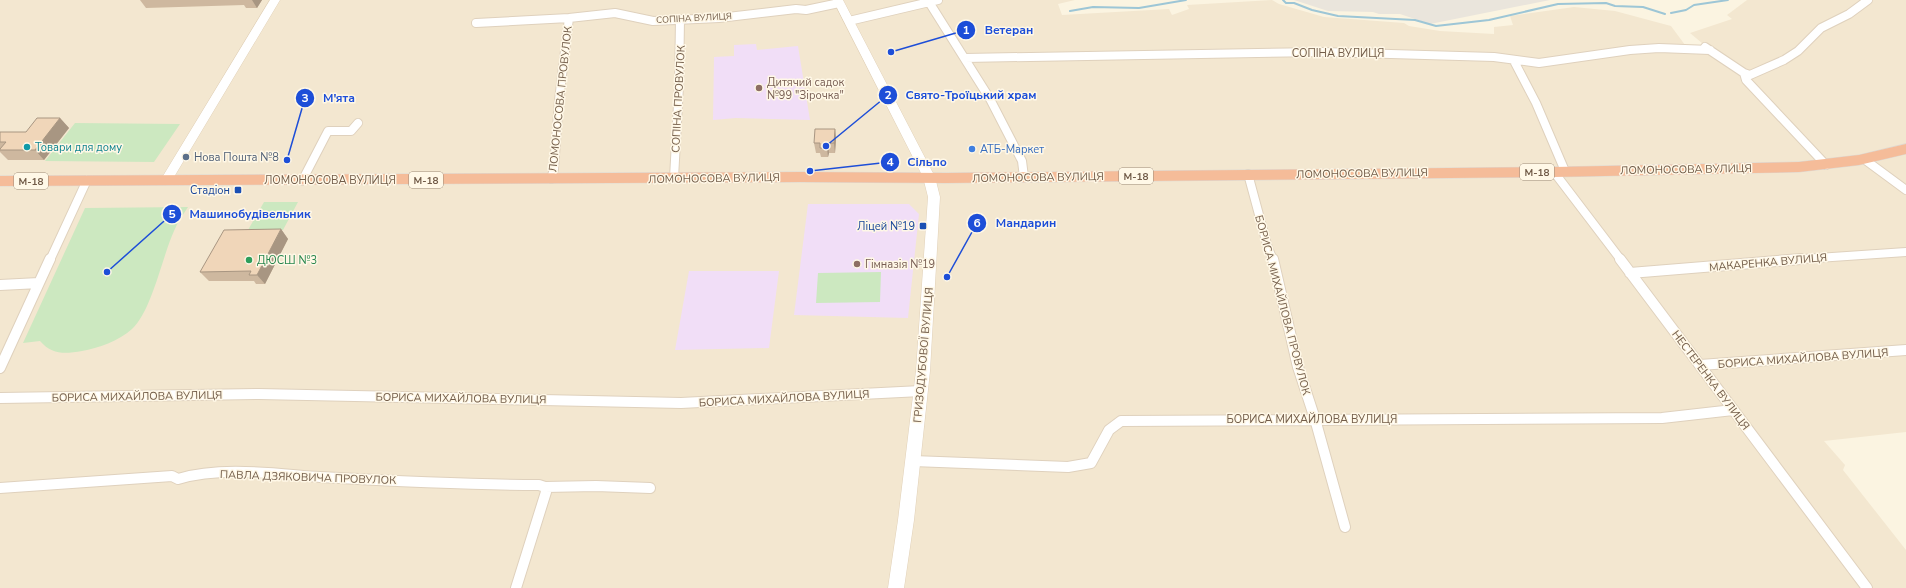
<svg xmlns="http://www.w3.org/2000/svg" width="1906" height="588" font-family="'Nunito Sans',sans-serif">
<rect width="100%" height="100%" fill="#fbf4e1"/>
<path fill="#f3e7d0" d="M0 0H1075L1058 4 1062 15 1169 9 1172 15 1189 9 1187 5 1272 0 1279 4 1324 17 1404 23 1409 26 1440 31 1494 34V27L1513 25 1510 16 1574 7 1615 11 1671 26 1688 49H1709L1690 33 1732 19 1727 15 1747 0H1906V432L1824 441 1845 465 1843 470 1906 550V588H0Z"/>
<path fill="#eae5dc" d="M1294 0H1550L1430 24 1400 14H1379L1373 12 1328 11Z"/>
<path fill="#f1def7" d="M756 44 757 50 798 46 810 120 736 118 713 120 714 57 734 56V45Z
M808 204H909L919 214 908 318 794 315Z
M689 271H779L769 348 675 350Z"/>
<path fill="#cce8c0" d="M75 123 180 124 154 162 45 161Z
M264 202H298L283 230H248Z
M188 207C183 215 177 223 174 231 162 257 152 311 132 329 119 341 98 348 82 351 65 354 52 355 40 341L23 343 85 208Z
M881 272 880 302 816 303 818 273Z"/>
<g fill="none" stroke-linecap="round" stroke-linejoin="round">
<path stroke="#9dc6d6" stroke-width="2" d="M1283 0 1286 3H1294L1312 10 1338 16 1415 20 1436 26 1489 20 1558 4 1606 3 1615 6 1643 7 1665 14
M1070 11 1093 7 1139 8 1186 0
M1671 13 1686 10 1694 5 1728 0"/>
<g stroke="#dfd1bd" stroke-width="10">
<path id="street-far1" d="M929 2 990 99 1022 161 1024 177
M849 21 938 0
M476 23 569 18 615 13 653 21 719 18 796 9 806 10 839 3
M1705 47 1744 73 1746 80 1826 165
M965 58 1322 52 1494 57 1539 63 1630 50 1659 48 1710 50
M1514 61 1536 103 1565 171
M1744 73 1750 75 1784 60 1798 51 1821 28 1849 14 1868 0
M1864 159 1906 190
M1554 172 1621 260
M1248 174 1268 248 1273 260
M674 178 679 86 680 19
M551 179 554 169 559 100 569 18
M302 181 328 131H351L358 123
M50 260 87 180
M1788 260 1906 252"/>
</g>
<g stroke="#dfd1bd" stroke-width="12">
<path id="street" d="M1273 259 1298 367 1315 419 1345 527
M1620 259 1867 588
M1630 273 1801 259
M0 285 39 283
M1700 365 1906 350
M0 368 50 259
M0 398 259 394 681 403 921 391
M913 461 1068 467 1091 463 1109 430 1121 421 1662 418 1733 410
M545 487 596 486 650 488
M0 488 172 476 178 479C221 466 275 474 320 477 393 481 466 485 539 485L545 487 546 492 516 588"/>
</g>
<g stroke="#e1d1b9" stroke-width="1">
<path id="secondary" d="M270 0H280L171 182H163L161 179 163 176Z
M833 0H843L935 177 940 197 930 371 914 520 904 588H888L898 520 916 371 928 197 923 177Z"/>
</g>
<g stroke="#ddd8d3" stroke-width="1">
<path id="highway" d="M1906 144V154L1859 165 1799 172 1554 177 946 183 801 182 0 186V176L801 172 946 173 1554 167 1799 162 1859 155Z"/>
</g>
<use href="#street-far1" stroke="#fff" stroke-width="8"/>
<use href="#street" stroke="#fff" stroke-width="10"/>
<use href="#secondary" fill="#fff" fill-rule="evenodd"/>
<use href="#highway" fill="#f5bc99" fill-rule="evenodd"/>
</g>
<path fill="#ceb89f" d="M140 0H262L257 8H246L244 5 146 8Z
M60 118 69 128 44 160H8L0 152V132H26Z
M835 129 836 139 835 153H829L828 157H821L820 153H816L814 143Z
M281 229 288 239 265 284H256L254 281H209L200 272Z"/>
<path fill="#a89682" d="M252 0H262L257 8Z
M60 118 69 128 44 160 35 150Z
M835 129 836 139 835 153 834 143Z
M828 143 829 153 828 157 827 148Z
M281 229 288 239 265 284 257 275Z"/>
<path fill="#f0d6b9" stroke="#a89682" d="M37 118H60L35 150H0V149L6 142H0V132H26Z
M815 129H835L834 143H828L827 148H820V143H814Z
M281 229 257 275H249L251 271 200 272 224 230Z"/>
<g fill="#8d6e63" stroke="#fff8e7" stroke-width="1.5">
<circle cx="759" cy="88" r="4"/>
<circle cx="857" cy="264" r="4"/>
</g>
<circle fill="#0f9aa8" stroke="#fff8e7" stroke-width="1.5" cx="27" cy="147" r="4"/>
<circle fill="#3f7fe0" stroke="#fff8e7" stroke-width="1.5" cx="972" cy="149" r="4"/>
<circle fill="#5c6f8a" stroke="#fff8e7" stroke-width="1.5" cx="186" cy="157" r="4"/>
<g fill="#1a4fb4" stroke="#fff8e7" stroke-width="1.5">
<rect x="234" y="186" width="8" height="8" rx="2"/>
<rect x="919" y="222" width="8" height="8" rx="2"/>
</g>
<circle fill="#2e9e5b" stroke="#fff8e7" stroke-width="1.5" cx="249" cy="260" r="4"/>
<g text-anchor="middle" stroke-width="3" stroke-linejoin="round" paint-order="stroke">
<g font-size="9" fill="#725c49" stroke="#fff8e7">
<text transform="translate(694 18) rotate(-3)" y="3">СОПІНА ВУЛИЦЯ</text>
</g>
<g fill="#fff8e7" stroke="#9c8b78" stroke-width="1">
<rect x="1520" y="164" width="34" height="16" rx="3"/>
<rect x="1119" y="168" width="34" height="16" rx="3"/>
<rect x="409" y="172" width="34" height="16" rx="3"/>
<rect x="14" y="173" width="34" height="16" rx="3"/>
</g>
<g font-size="10" font-weight="bold" fill="#725c49">
<text x="1537" y="176">М-18</text>
<text x="1136" y="180">М-18</text>
<text x="426" y="184">М-18</text>
<text x="31" y="185">М-18</text>
</g>
<g font-size="11" fill="#725c49" stroke="#fff8e7">
<text x="1338" y="57">СОПІНА ВУЛИЦЯ</text>
<text transform="translate(560 99) rotate(-84)" y="4">ЛОМОНОСОВА ПРОВУЛОК</text>
<text transform="translate(678 99) rotate(-87)" y="4">СОПІНА ПРОВУЛОК</text>
<text transform="translate(1686 169) rotate(-1)" y="4">ЛОМОНОСОВА ВУЛИЦЯ</text>
<text transform="translate(1362 173) rotate(-1)" y="4">ЛОМОНОСОВА ВУЛИЦЯ</text>
<text transform="translate(1038 177) rotate(-1)" y="4">ЛОМОНОСОВА ВУЛИЦЯ</text>
<text transform="translate(714 178) rotate(-1)" y="4">ЛОМОНОСОВА ВУЛИЦЯ</text>
<text x="330" y="184">ЛОМОНОСОВА ВУЛИЦЯ</text>
<text transform="translate(1768 262) rotate(-5)" y="4">МАКАРЕНКА ВУЛИЦЯ</text>
<text transform="translate(1283 305) rotate(75)" y="4">БОРИСА МИХАЙЛОВА ПРОВУЛОК</text>
<text transform="translate(923 355) rotate(-85)" y="4">ГРИЗОДУБОВОЇ ВУЛИЦЯ</text>
<text transform="translate(1803 358) rotate(-4)" y="4">БОРИСА МИХАЙЛОВА ВУЛИЦЯ</text>
<text transform="translate(1711 380) rotate(53)" y="4">НЕСТЕРЕНКА ВУЛИЦЯ</text>
<text transform="translate(137 396) rotate(-1)" y="4">БОРИСА МИХАЙЛОВА ВУЛИЦЯ</text>
<text transform="translate(461 398) rotate(1)" y="4">БОРИСА МИХАЙЛОВА ВУЛИЦЯ</text>
<text transform="translate(784 398) rotate(-3)" y="4">БОРИСА МИХАЙЛОВА ВУЛИЦЯ</text>
<text x="1312" y="423">БОРИСА МИХАЙЛОВА ВУЛИЦЯ</text>
<text transform="translate(308 477) rotate(2)" y="4">ПАВЛА ДЗЯКОВИЧА ПРОВУЛОК</text>
</g>
<g font-size="11" fill="#785e54" stroke="#fff8e7" text-anchor="start">
<text x="767" y="86">Дитячий садок<tspan x="767" dy="13">№99 "Зірочка"</tspan></text>
<text x="865" y="268">Гімназія №19</text>
</g>
<g font-size="11" fill="#0d838f" stroke="#fff8e7" text-anchor="start">
<text x="35" y="151">Товари для дому</text>
</g>
<g font-size="11" fill="#366cbe" stroke="#fff8e7" text-anchor="start">
<text x="980" y="153">АТБ-Маркет</text>
</g>
<g font-size="11" fill="#4e5e75" stroke="#fff8e7" text-anchor="start">
<text x="194" y="161">Нова Пошта №8</text>
</g>
<g font-size="11" fill="#164399" stroke="#fff8e7" text-anchor="end">
<text x="230" y="194">Стадіон</text>
<text x="915" y="230">Ліцей №19</text>
</g>
<g font-size="11" fill="#27864d" stroke="#fff8e7" text-anchor="start">
<text x="257" y="264">ДЮСШ №3</text>
</g>
</g>
<path fill="none" stroke="#1d4ed8" stroke-width="1.5" d="M891 52L966 30M826 146L888 95M287 160L305 98M810 171L890 162M107 272L172 214M947 277L977 223"/>
<g fill="#1d4ed8" stroke="#fff8e7" stroke-width="1.5">
<circle cx="891" cy="52" r="4"/>
<circle cx="826" cy="146" r="4"/>
<circle cx="287" cy="160" r="4"/>
<circle cx="810" cy="171" r="4"/>
<circle cx="107" cy="272" r="4"/>
<circle cx="947" cy="277" r="4"/>
<circle cx="966" cy="30" r="10"/>
<circle cx="888" cy="95" r="10"/>
<circle cx="305" cy="98" r="10"/>
<circle cx="890" cy="162" r="10"/>
<circle cx="172" cy="214" r="10"/>
<circle cx="977" cy="223" r="10"/>
</g>
<g font-size="12" text-anchor="middle" font-weight="bold" fill="#fff">
<text x="966" y="34">1</text>
<text x="888" y="99">2</text>
<text x="305" y="102">3</text>
<text x="890" y="166">4</text>
<text x="172" y="218">5</text>
<text x="977" y="227">6</text>
</g>
<g font-size="12" text-anchor="middle" font-weight="bold" fill="#1d4ed8" stroke="#fff8e7" stroke-width="3" stroke-linejoin="round" paint-order="stroke">
<text x="1009" y="34">Ветеран</text>
<text x="971" y="99">Свято-Троїцький храм</text>
<text x="339" y="102">М'ята</text>
<text x="927" y="166">Сільпо</text>
<text x="250" y="218">Машинобудівельник</text>
<text x="1026" y="227">Мандарин</text>
</g>
</svg>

◆ ◆ ◆ ◆ ◆

Task to complete
Where the word "rect" shows up in a line of the entries above, copy that line.

Answer to the exercise
<rect width="100%" height="100%" fill="#fbf4e1"/>
<rect x="234" y="186" width="8" height="8" rx="2"/>
<rect x="919" y="222" width="8" height="8" rx="2"/>
<rect x="1520" y="164" width="34" height="16" rx="3"/>
<rect x="1119" y="168" width="34" height="16" rx="3"/>
<rect x="409" y="172" width="34" height="16" rx="3"/>
<rect x="14" y="173" width="34" height="16" rx="3"/>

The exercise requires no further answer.